Widuri nih kombinasi epik. Dia bisa tumbuh dan bertahan dengan kondisi apapun. Terus, bunganya cantik juga.

Tapi, emang nggak bisa dipungkiri. Banyak yang menganggapnya sepele. Seperti ayahnya Widuri kecil yang selalu menganggap sepele ibu Widuri.

Jadi itu bunga widuri dalam gambar diatas ya? Baru lihat sih bunga widuri itu seperti itu ternyata

Bingung kalau memposisikan perjalanan hidup saya jika diibaratkan dengan tanaman, tanaman apa ya? Hehe…

udulnya puitis banget! Langsung terbayang sosok Widuri yang kuat (tangguh) di luar, tapi ternyata menyimpan banyak beban dan kesedihan di matanya (mata peluh). Aku suka karakter yang punya kontras kayak gini. Ini pasti cerita tentang perjuangan yang mengharukan. Penasaran sama kisahnya Widuri!

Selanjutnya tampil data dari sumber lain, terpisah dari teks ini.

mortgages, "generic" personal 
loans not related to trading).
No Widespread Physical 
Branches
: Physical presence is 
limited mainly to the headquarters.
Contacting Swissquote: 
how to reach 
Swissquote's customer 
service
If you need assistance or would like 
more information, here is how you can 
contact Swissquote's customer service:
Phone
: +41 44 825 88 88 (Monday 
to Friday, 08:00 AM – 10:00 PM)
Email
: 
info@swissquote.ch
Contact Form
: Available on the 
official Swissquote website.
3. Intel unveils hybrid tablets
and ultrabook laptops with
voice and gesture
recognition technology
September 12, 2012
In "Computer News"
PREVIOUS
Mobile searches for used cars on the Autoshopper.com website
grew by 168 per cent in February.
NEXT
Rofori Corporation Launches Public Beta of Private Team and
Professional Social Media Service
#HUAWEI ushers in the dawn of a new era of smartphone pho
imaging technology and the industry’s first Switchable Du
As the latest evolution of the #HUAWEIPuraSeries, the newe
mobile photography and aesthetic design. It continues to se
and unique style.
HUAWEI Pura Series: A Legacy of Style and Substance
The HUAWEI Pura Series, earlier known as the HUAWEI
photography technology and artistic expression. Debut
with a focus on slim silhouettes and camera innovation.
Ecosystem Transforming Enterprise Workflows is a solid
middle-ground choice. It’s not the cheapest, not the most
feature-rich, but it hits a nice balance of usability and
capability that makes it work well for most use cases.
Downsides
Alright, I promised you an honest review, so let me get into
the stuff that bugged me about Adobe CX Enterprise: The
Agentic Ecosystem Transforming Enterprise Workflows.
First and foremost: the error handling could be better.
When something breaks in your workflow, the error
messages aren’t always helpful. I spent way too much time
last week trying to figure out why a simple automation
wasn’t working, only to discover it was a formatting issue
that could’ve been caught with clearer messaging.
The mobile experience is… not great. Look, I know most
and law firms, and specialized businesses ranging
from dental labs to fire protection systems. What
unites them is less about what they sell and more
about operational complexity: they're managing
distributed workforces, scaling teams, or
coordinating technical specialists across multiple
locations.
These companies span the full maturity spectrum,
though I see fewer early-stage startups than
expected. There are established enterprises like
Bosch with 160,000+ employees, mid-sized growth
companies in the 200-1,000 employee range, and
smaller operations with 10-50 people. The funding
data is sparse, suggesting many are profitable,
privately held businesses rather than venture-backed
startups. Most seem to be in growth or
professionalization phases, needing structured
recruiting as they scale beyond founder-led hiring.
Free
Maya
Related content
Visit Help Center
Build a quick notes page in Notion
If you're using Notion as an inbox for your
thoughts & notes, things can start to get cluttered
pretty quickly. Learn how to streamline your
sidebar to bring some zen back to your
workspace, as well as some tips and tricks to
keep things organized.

Rasanya udah lama ga baca cerita dengan diksi seperti ini. Menarik tiap susunan kalimatnya.
Bicara mengenai bunga widuri selain memiliki kesan sederhana juga melambangkan ketekunan dalam menghadapi tantangan hidup dikarena mampuannya tumbuh subur di tempat yang keras

Ternyata Widuri itu nama Bunga.. taunya dari penggalan lirik lagu lama, sy kira nama orang

Aku jadi inget lagu jadul mengenai Widuri ini..
Kan mereka elok bagai rembulan yaah..hihihi~
Tapi terlebih dari itu, aku baru tau kalau banyak yang menganggapnya gulma. Padahal bunganya cantik nian..
Dan manfaatnya luar biasa karena bisa digunakan sebagai tanaman obat kusta dan rajasinga jika diolah dan direbus.

aku baru sadar widuri itu nama bunga dan kayaknya bukan bunga yang sering kutemui, nih. cerpennya bagus nih mbak dan mungkin menggambarkan hal-hal yang dirasakan beberapa perempuan di luar sana

Baca ini saya teringat ada sebuah judul lagu Widuri. Lagu lama sih. Sebenernya itu lagu era gen Baby Boomers. Bukan generasi saya. Cuma karena itu lagu sering dinyanyiin keluarga yang dari era itu. Dulu kata Widuri itu populer banget. Sampai ada yang bikin jadi nama anak.